Los pájaros nocturnos, entonaban sus cantos melancólicos, tristes e incesantes, como un recordatorio de la triste realidad. Y en lo alto, allá en el firmamento, la luna, lívida y triste, en medio de negros nubarrones, miraba con angustia, el dolor que la humanidad soportaba.

El frio viento, lo abrazaba y a su oído murmuraba  cosas, de hechos lejanos, que solo él podía entender, porque la sensibilidad del alma, a los elementos puede escuchar.

La infame cobardía, de quienes son incapaces de amar, solo alcanzan en sus almas, tener para si mismos, una disculpa, que aliviane el peso de sus conciencias.

En el silencio, el dolor y la soledad, de su triste existencia, vivió entre el bien y el mal; entre Dios y los demonios, arrodillado ante los excesos y el arrepentimiento, pero siempre con la fe que le mostraba lo correcto y lo alejaba de las mezquindades del alma.

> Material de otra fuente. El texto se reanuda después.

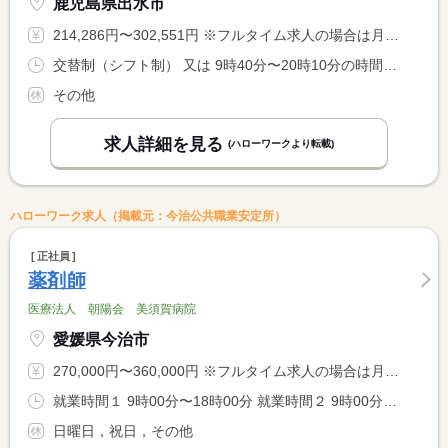
鹿児島県出水市
214,286円〜302,551円 ※フルタイム求人の場合は月額（換算額）、パート求人の場合は時間額を表示しています。
交替制（シフト制） 又は 9時40分〜20時10分の時間の間の8時間程度 就業時間に関する特記事項 ＊９：４０〜２０：１０の間の実働８ｈのシフト制
その他
求人詳細を見る
(ハローワークより転載)
ハローワーク求人（掲載元：今治公共職業安定所）
正社員
薬剤師
医療法人 朝陽会 美須賀病院
愛媛県今治市
270,000円〜360,000円 ※フルタイム求人の場合は月額（換算額）、パート求人の場合は時間額を表示しています。
就業時間１ 9時00分〜18時00分 就業時間２ 9時00分〜13時00分 就業時間に関する特記事項 （２）・・・土曜日
日曜日，祝日，その他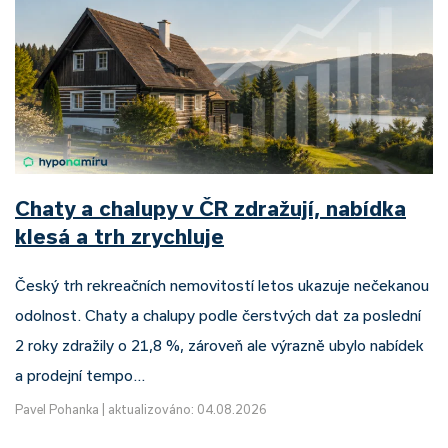
Chaty a chalupy v ČR zdražují, nabídka
klesá a trh zrychluje
Český trh rekreačních nemovitostí letos ukazuje nečekanou
odolnost. Chaty a chalupy podle čerstvých dat za poslední
2 roky zdražily o 21,8 %, zároveň ale výrazně ubylo nabídek
a prodejní tempo…
Pavel Pohanka
|
aktualizováno: 04.08.2026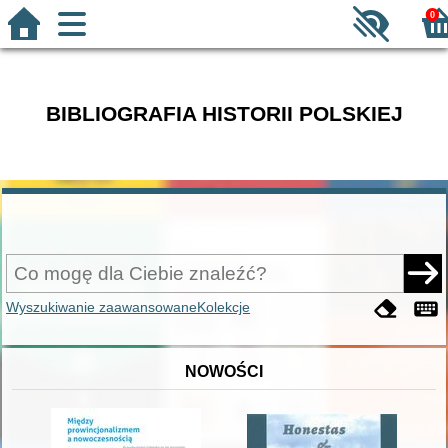
0
BIBLIOGRAFIA HISTORII POLSKIEJ
Wyszukiwanie zaawansowane
Kolekcje
NOWOŚCI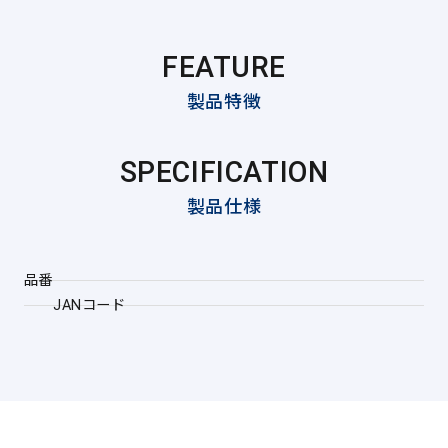
FEATURE
製品特徴
SPECIFICATION
製品仕様
品番
JANコード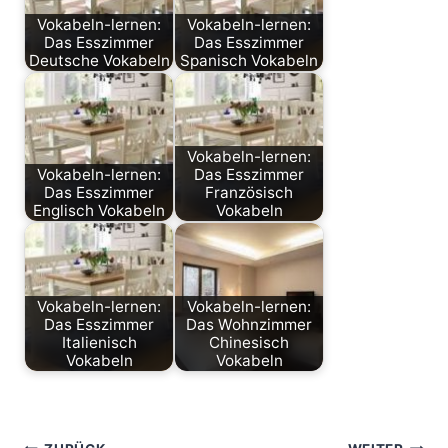
o
o
Vokabeln-lernen:
Vokabeln-lernen:
o
n
Das Esszimmer
Das Esszimmer
k
Deutsche Vokabeln
Spanisch Vokabeln
Vokabeln-lernen:
Vokabeln-lernen:
Das Esszimmer
Das Esszimmer
Französisch
Englisch Vokabeln
Vokabeln
Vokabeln-lernen:
Vokabeln-lernen:
Das Esszimmer
Das Wohnzimmer
Italienisch
Chinesisch
Vokabeln
Vokabeln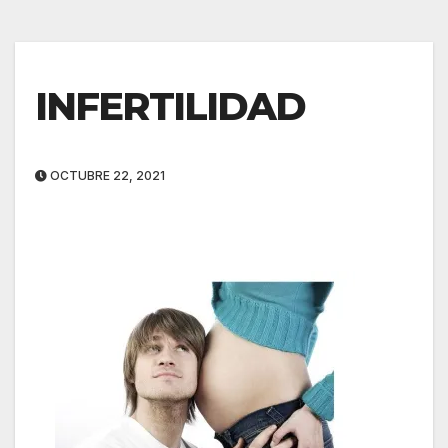
INFERTILIDAD
OCTUBRE 22, 2021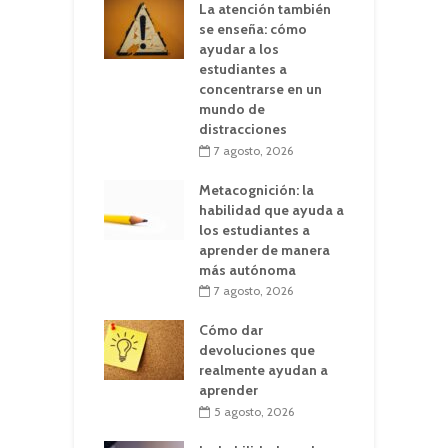
La atención también
se enseña: cómo
ayudar a los
estudiantes a
concentrarse en un
mundo de
distracciones
7 agosto, 2026
Metacognición: la
habilidad que ayuda a
los estudiantes a
aprender de manera
más autónoma
7 agosto, 2026
Cómo dar
devoluciones que
realmente ayudan a
aprender
5 agosto, 2026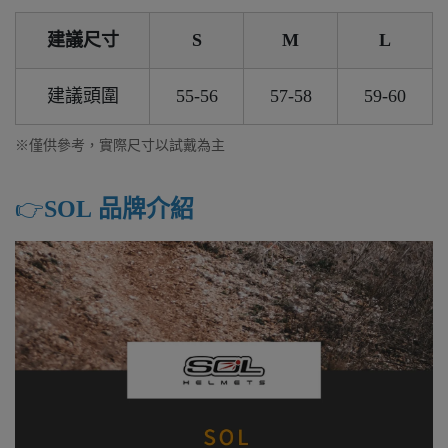
建議尺寸
S
M
L
建議頭圍
55-56
57-58
59-60
※僅供參考，實際尺寸以試戴為主
👉️
SOL 品牌介紹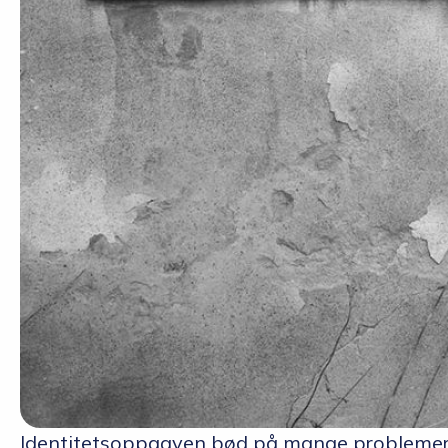
Identitetsoppgaven bød på mange problemer 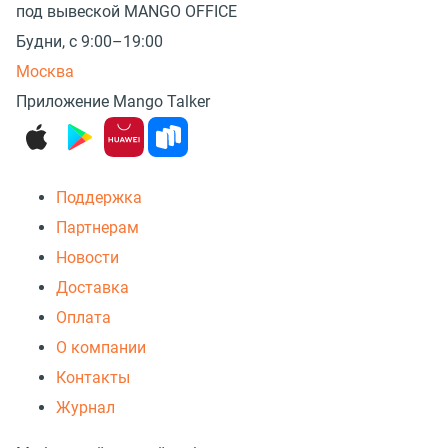
под вывеской MANGO OFFICE
Будни, с 9:00–19:00
Москва
Приложение Mango Talker
Поддержка
Партнерам
Новости
Доставка
Оплата
О компании
Контакты
Журнал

Sentía en sus adentros, que las fuerzas lo abandonaban y que ni siquiera era capaz, de una imploración mas, vilmente estaba abandonado por todos.

La fe, esa misma, que se apodera del alma y permite alcanzar la máxima expresión del ser, le marcaba la ruta, dándole las únicas razones para vivir, porque lo hacia creer y lo impulsaba a amar. Ahora, mientras el mundo, se debate entre el llanto y el dolor, víctima de la mortal pandemia, las ceguedades cotidianas, que impiden ver el horror de la vida, mostraba la miseria que se guarda en lo profundo de los corazones. Ante tanto dolor, resumía en su silencio de muerte, un solo deseo, el deseo de morir. 

En silencio, el mismo que siempre lo acompañó, Juan, con tristeza, sonrió y muy quedo, solo y agonizante, susurró : – Ya no mas, no quiero sufrir mas – y lentamente, en posición fetal, se acomodó dentro del frio banco de cemento, recordando el tiempo que vivió en el vientre de su madre. Cerró sus cansados ojos y dormido se quedó… por toda la eternidad.

En las primeras horas de la mañana, en medio de una triste soledad y un frio de muerte, fue encontrado sin vida, el que todos conocían como Juan de la calle, el que nunca tuvo un camino, pero que hizo muchos, en su andar.

Un periódico local, tuvo a bien una nota destacar  y escribió, así : «Muere anciano de la calle, abandonado en su propia pobreza».

Mientras tanto, en el mundo la pandemia a pasos agigantados crece, la gente en su soledad, muere y  muchos inconscientes, al son de la música, se divierten.